The year is 1945, and the sounds of air raid sirens ring out in the night sky. A desperate group of Jewish prisoners are huddled together. When a young boy asks if they’re coming to save us, he’s told they’ll be dead before the allies get here. The opening sequence is void of hope, taking us inside the Jewish plight as they are forced to continue the “death march” westward, following Auschwitz’s liberation by Soviet forces. Without enough bullets to kill every Jewish prisoner, the Nazi’s are caught in their own desperate act. When Freddie (Lucas Lynggaard) appeals to a soldier to have sympathy for a boy who doesn’t have any shoes, he’s told, “You want him to have shoes, give him yours.”
From this bleak depiction of fear and desperation, director Annabel Jankel and screenwriter Michael Radford travel back to 1938, where Freddie runs jubilantly through the Viennese streets. His father (Ed Stoppard) scolds him for his carefree attitude and causing his mother to worry. These are dangerous times for the Jewish community. The resignation of Austria’s Chancellor Kurt von Schuschnigg and his instruction for Austrian troops to stand down places the country under Hitler’s control. This forces Freddie’s parents to send him and his brother away. He’s to go to England and Eric (George Sear) to the United States. Much of the story takes place in Paris, where Freddie meets Christos (Fernando Guallar), who secures him accommodation at a local hotel and a job at a Burlesque club, where the young man adopting the name Robert meets and falls in love with Jacqueline (Clara Rugaard). Based on a true story, Desperate Journey chronicles this seven year period in the long life of Freddie Knoller, who passed away in 2022, aged 100.
History has found itself trapped in a cycle of suffering. There are those chapters, the darkest in humankind’s history that have been incredulously repeated. And so, it’s necessary that Annabel Jankel and other filmmakers revisit humanity’s grave sins, because our enduring propensity for extreme violence needs to be remembered and challenged. One need only look to the present-day genocide perpetrated by the Israeli State, and the laissez-faire response by the international community to see our failure to learn from past mistakes.
In Desperate Journey, Jankel and Radford show us the reality of what happens when hatred and fear are able to set the value of a human life. It chills the blood, especially with the xenophobia towards the other that the right-wing stir to power their ascendency.
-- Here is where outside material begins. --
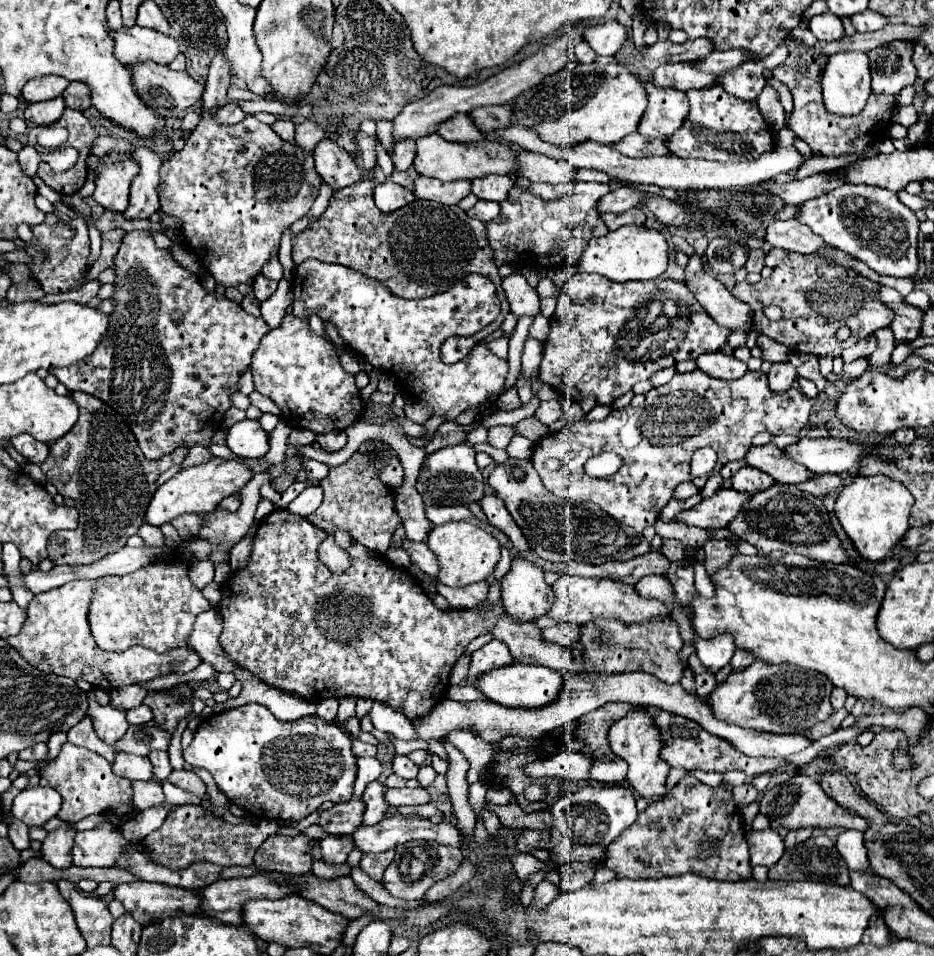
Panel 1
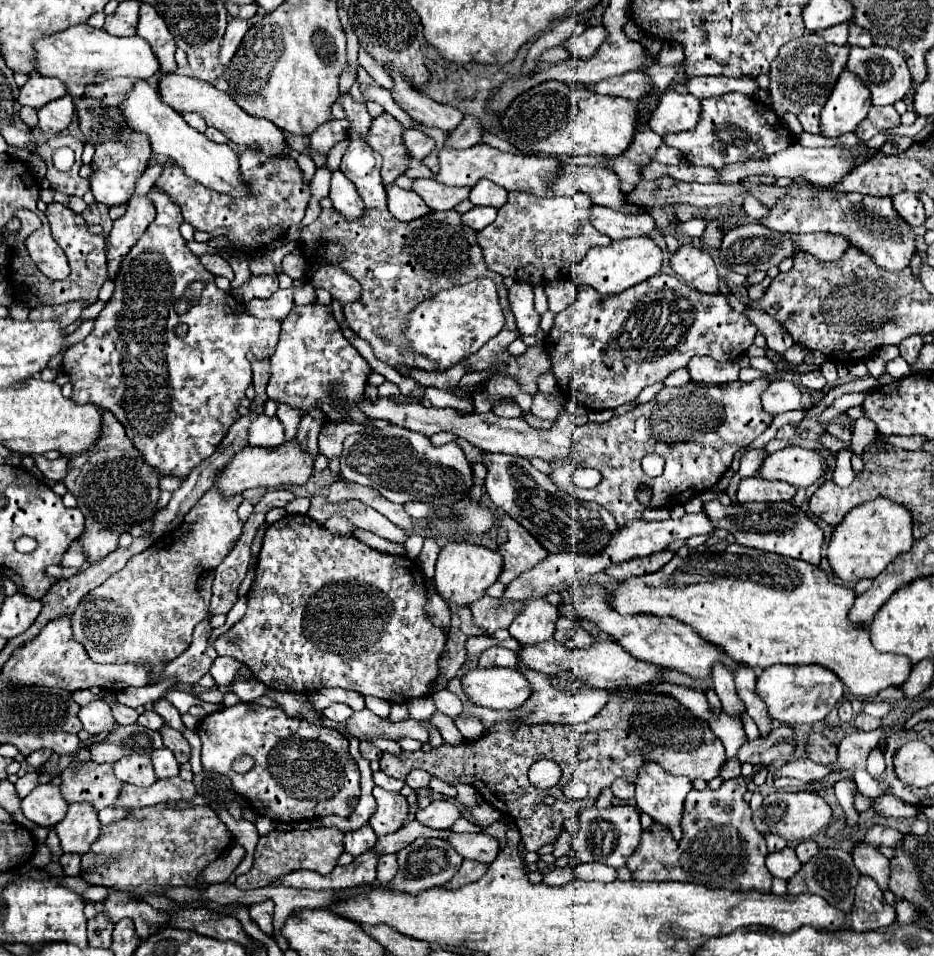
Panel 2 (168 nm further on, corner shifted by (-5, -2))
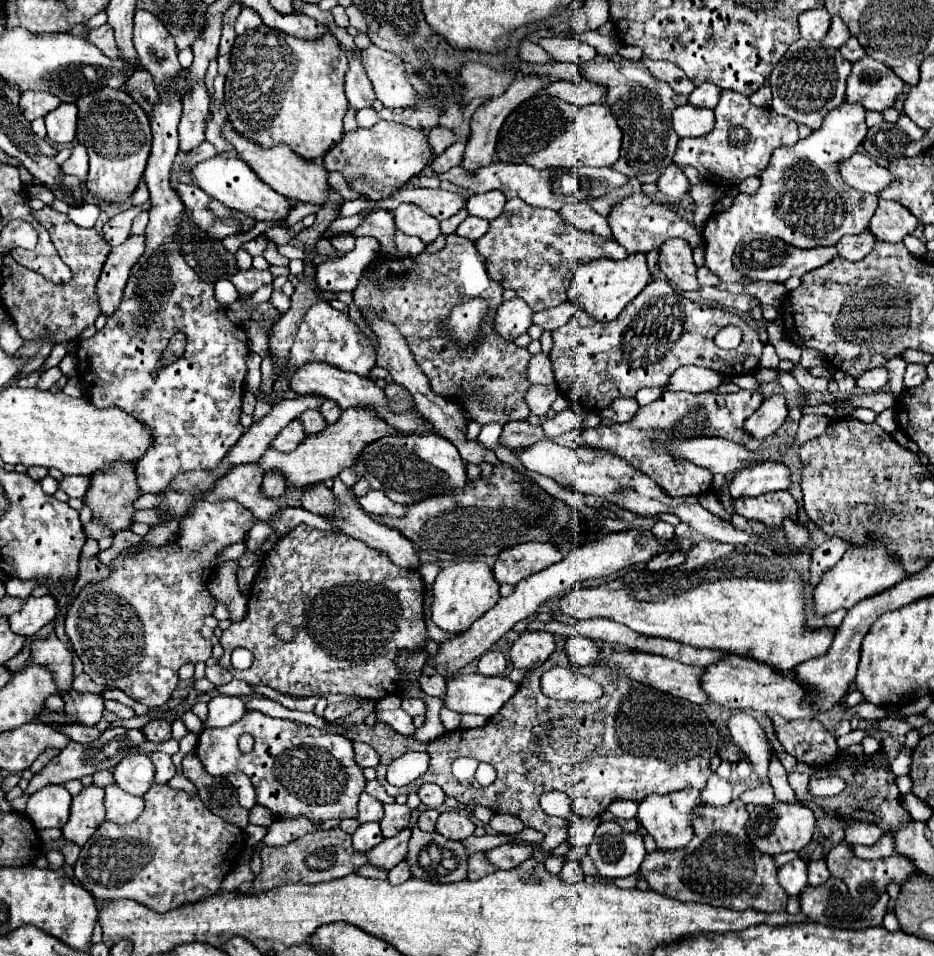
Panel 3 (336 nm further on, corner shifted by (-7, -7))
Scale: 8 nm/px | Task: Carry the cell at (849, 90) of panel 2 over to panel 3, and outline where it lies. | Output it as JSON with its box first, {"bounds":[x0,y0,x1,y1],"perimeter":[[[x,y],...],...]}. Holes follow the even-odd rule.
{"bounds":[701,101,877,283],"perimeter":[[[845,101],[841,107],[827,113],[821,129],[799,139],[791,147],[775,149],[769,167],[759,175],[759,189],[753,195],[735,195],[733,205],[727,211],[713,213],[705,221],[701,231],[705,267],[721,281],[739,283],[743,275],[733,267],[733,253],[747,233],[771,235],[797,249],[813,249],[835,245],[843,235],[867,231],[869,219],[877,209],[877,197],[851,189],[837,171],[841,161],[857,151],[865,135],[865,109]]]}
Desperate Journey is a wise voice for anyone in our present-day who is willing to heed its counsel.
A vital source of nourishment for any story is the reflections it encourages from the audience. These need not always be telegraphed, rather left for the audience to decipher. Desperate Journey, generally chooses to be on the nose with its messaging, themes and ideas, but one reflection that has a subtlety is when one of the Jewish prisoners says, “the allies are winning, it will all be over soon.” It’s a moment that reflects on the fact that there are wars within wars, specifically the Jewish struggle to survive, that predates the Nazi persecution. And given the shock allied forces experienced on encountering the concentration camps, Desperate Journey offers a thought for how inside the broader conflict of WW2 was an ongoing private and historical conflict for the Jewish people.
Less discreet is the reality of the choices characters are forced to make. A drawn out scene between Freddie and his mother (Sienna Guillory), in which she tells him that if he loves her, he’ll leave, removes any subtle introspection about this tragedy that has been forced onto too many people. From this stems Desperate Journey’s shortcomings. Too often it lacks subtlety in its messaging and aesthetic. The film eventually settles once Freddie’s Parisian adventure begins, but until then, Jankel is guilty of allowing the film’s composer, Ilan Eshkeri, to indulge in sweeping and romantic music. This feels heavy-handed and is guilty of romanticising the tragic reality and arduous journey of the protagonist. While Desperate Journey draws from reality, Jankel and her collaborators fail to counter the severity of truth with art’s gentle and introspective touch, which the story would have benefited from.
In Jankel and her screenwriter’s hands, Desperate Journey pursues the romantic, eager to tap into the intrigue of adventure. The director and the writer follow a formula, rather than attempt to create a film with its own voice. Freddie’s friendship with Christos and the hotel owner, Mrs Huberman (Smadi Wolfman), his romance with Jacqueline and how he becomes involved with the French Resistance all feels casually constructed. The writing, direction and performance might fill these moments and interactions with heart, but there’s something about Desperate Journey that feels a bit like a painting-by-numbers exercise. Jankel and Radford know how to pull on the heartstrings, but at times they struggle to elevate the story above emotional provocation or exploitation.
Desperate Journey is in cinemas on Friday, November 28th.